### 解くべき設問
A. 記録のうち、「Useful for testing」を含む行から「J’aime comprendre comment」を含む行まで（両端を含む）を、Markdownの表に整形してください。列名は「番号」と「行」とし、空行は除いてください。
B. フレイアと天使をめぐる物語を紹介した文章の最後の文の後から、続きを書き継いでください。

[抜粋]

それでも、父親に心配をかけたことを重々承知しているフレイアは、自分の気持ちを曲げてエミリーの機嫌を取りながら、表面上は穏やかな学校生活を続けていきます。
天使のことは記憶の奥に封印したまま。
ところが、そんな上辺だけの平和が壊される日がやってきます。
そのきっかけになったのは一人の転校生。
彼女はステファニーといい、驚くべき事に天使の存在を心から信じていました。
さらには、今まで学校に通ったことがなく、周囲とどうやって接していいのかわかっていませんでした。
子供というのは、異質な存在には驚くほど敏感で、さらにはその存在を排除しようとするものです。
運の悪い事に、ステファニーは転校初日からエミリーに目をつけられてしまいます。そうなると、ステファニーにチャンスは残されていません。
初日から ”変わり者” のレッテルをはられ、あっという間に全校生徒から避けられる事態に……[:がく〜:]
そんなステファニーを見て、もともと優しいフレイアは心を痛めます。
何とか、ステファニーを助けてあげたいと思うものの、エミリーに逆らえばたちまち自分も変わり者として仲間はずれになってしまう
そうなれば、また父親に心配をかけるのはもちろん、何よりも以前のように自分が普通ではなくなってしまう、という不安を拭うことができません。
そんなジレンマに悩まされるフレイアだったのだけど、ある日、ステファニーはエミリーに問われるまま”天使” の話を始めます。
それがエミリーの罠だとも知らずに、得意げに天使の話をまくし立てるステファニー。
フレイアは何とか話をやめさせようとするのだけど、ステファニーはお構いなしに話し続ける。
やっと、エミリーの意図に気づいた時にはすでにクラス中がステファニーを笑いものにしていて……。
その姿を見ていたフレイアは、とうとうステファニーに助けの手を差し伸べます。
エミリーには気づかれないようにこっそりと。
この時から、フレイアは少しずつ変わっていきます。
そして、そんなフレイアの前に天使が再び姿を現します。
でも、その天使は少女の頃に会ったのとは別の天使で、しかも全てが黒い暗黒の天使でした
そして彼から放たれる強烈な ”憎しみ”
フレイアは恐怖に襲われます。
また、自分はおかしくなってしまったのだと
ところが、その天使と話すうちにまぎれもない現実だということに気づきます。
そして、彼の話はフレイア自身が何者なのか?
という思わせぶりな内容で……。
暗黒の天使の名は 「メストラール」
その意味は ”だれよりも公平でだれよりも愛される”というもの。
そんな名を持つ天使が何故今のような暗黒の天使になってしまったのか?
フレイアは不思議な直感で、彼が何か恐ろしいことをしたのだということがわかります。
そんなフレイアの鋭さに戸惑うメストラール。

[/抜粋]
[対象データ]

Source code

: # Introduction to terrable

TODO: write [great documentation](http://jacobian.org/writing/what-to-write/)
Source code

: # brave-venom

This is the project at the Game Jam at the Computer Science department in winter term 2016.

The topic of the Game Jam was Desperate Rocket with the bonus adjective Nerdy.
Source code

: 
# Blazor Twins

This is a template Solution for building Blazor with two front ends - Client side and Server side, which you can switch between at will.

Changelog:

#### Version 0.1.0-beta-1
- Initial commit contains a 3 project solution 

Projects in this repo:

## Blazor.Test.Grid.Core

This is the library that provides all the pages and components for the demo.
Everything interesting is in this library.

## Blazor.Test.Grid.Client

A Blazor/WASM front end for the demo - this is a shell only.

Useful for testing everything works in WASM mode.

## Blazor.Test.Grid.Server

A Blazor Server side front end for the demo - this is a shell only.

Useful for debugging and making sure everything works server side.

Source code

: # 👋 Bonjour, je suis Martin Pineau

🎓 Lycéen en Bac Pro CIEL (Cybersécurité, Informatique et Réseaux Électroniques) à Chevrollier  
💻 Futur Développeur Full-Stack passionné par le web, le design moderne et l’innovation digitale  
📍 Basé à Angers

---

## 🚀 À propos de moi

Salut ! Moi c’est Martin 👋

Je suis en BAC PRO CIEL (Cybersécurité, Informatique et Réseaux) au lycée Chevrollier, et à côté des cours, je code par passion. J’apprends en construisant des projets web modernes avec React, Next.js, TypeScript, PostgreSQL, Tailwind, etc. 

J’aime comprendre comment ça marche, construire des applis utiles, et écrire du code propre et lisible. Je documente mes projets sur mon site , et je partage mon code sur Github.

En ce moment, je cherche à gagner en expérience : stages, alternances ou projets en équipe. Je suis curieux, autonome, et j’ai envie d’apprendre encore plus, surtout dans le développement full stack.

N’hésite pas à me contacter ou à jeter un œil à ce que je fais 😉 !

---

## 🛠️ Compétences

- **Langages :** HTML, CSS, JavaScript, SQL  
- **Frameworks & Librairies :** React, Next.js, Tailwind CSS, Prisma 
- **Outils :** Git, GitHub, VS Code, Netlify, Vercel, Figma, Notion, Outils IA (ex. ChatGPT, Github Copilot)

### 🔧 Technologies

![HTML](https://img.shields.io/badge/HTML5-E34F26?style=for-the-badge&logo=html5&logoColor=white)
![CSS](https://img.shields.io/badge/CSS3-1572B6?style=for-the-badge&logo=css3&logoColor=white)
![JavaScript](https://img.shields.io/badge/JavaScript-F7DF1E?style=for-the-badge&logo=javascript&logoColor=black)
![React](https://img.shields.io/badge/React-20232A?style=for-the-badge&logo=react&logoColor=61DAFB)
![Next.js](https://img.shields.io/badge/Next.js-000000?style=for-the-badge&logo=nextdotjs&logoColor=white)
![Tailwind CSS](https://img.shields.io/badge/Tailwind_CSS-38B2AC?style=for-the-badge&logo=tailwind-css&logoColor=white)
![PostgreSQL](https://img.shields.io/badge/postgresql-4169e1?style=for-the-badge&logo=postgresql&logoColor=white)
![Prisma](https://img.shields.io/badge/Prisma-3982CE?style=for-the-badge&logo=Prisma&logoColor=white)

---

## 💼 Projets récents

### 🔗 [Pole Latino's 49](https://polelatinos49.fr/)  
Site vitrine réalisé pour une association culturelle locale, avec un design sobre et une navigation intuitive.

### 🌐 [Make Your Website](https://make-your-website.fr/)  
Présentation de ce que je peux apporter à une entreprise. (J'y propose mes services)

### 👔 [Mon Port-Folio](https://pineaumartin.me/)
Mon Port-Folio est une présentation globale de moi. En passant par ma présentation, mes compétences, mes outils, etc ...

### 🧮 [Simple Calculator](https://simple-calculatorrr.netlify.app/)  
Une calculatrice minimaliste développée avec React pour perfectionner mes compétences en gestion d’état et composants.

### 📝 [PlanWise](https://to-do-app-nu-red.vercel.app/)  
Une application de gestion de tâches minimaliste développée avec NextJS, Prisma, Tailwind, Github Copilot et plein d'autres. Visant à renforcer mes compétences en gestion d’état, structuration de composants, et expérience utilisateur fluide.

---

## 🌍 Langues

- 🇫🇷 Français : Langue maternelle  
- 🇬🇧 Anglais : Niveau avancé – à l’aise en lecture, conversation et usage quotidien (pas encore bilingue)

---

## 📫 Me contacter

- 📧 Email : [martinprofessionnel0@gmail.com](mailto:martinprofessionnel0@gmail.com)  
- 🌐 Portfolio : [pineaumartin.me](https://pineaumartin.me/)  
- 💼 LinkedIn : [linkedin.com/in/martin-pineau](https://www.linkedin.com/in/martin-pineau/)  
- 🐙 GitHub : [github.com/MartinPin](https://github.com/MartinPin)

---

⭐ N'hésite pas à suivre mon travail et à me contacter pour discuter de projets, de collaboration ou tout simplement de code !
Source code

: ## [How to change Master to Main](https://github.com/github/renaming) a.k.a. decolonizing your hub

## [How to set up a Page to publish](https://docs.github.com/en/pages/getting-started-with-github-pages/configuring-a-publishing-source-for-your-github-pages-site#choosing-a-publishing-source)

[/対象データ]

### 演習の解答
A.
| 番号 | 行 |
|---|---|
| 1 | Useful for testing everything works in WASM mode. |
| 2 | ## Blazor.Test.Grid.Server |
| 3 | A Blazor Server side front end for the demo - this is a shell only. |
| 4 | Useful for debugging and making sure everything works server side. |
| 5 | Source code |
| 6 | : # 👋 Bonjour, je suis Martin Pineau |
| 7 | 🎓 Lycéen en Bac Pro CIEL (Cybersécurité, Informatique et Réseaux Électroniques) à Chevrollier   |
| 8 | 💻 Futur Développeur Full-Stack passionné par le web, le design moderne et l’innovation digitale   |
| 9 | 📍 Basé à Angers |
| 10 | --- |
| 11 | ## 🚀 À propos de moi |
| 12 | Salut ! Moi c’est Martin 👋 |
| 13 | Je suis en BAC PRO CIEL (Cybersécurité, Informatique et Réseaux) au lycée Chevrollier, et à côté des cours, je code par passion. J’apprends en construisant des projets web modernes avec React, Next.js, TypeScript, PostgreSQL, Tailwind, etc.  |
| 14 | J’aime comprendre comment ça marche, construire des applis utiles, et écrire du code propre et lisible. Je documente mes projets sur mon site , et je partage mon code sur Github. |

B.
彼はフレイアを嘲りながらも、彼女が秘めている何か を認めた素振りをするのだけど、フレイアが何者なのか、ということには答えないまま姿を消してしまいます。
再び天使に会えた嬉しさよりも、また始まってしまった という恐怖のほうが大きいフレイアは、天使の存在を信じているステファニーに思わず助けを求める手紙を出します。その手紙を受け取ったステファニーはエミリーに意地悪をされている自分を顧みず、フレイアを助けようと決心。
一方、メストラールと出会った事で動転したフレイアは家で一人悩んでいました。
そこへ、思いがけずもう一人の天使がフレイアのもとを訪れます。
その天使こそ、8歳の時に出会った光り輝く天使だったことからフレイアは喜びに包まれるのだけど……。
天使の名は 「ヘストロン」
その意味は ”万人から大切にされる” というもの。
そして、暗黒天使メストラールの弟でもあるというヘストロンは、何故あの時フレイアの前に現れたのかを初めて説明しはじめます。それは驚くべき内容でした。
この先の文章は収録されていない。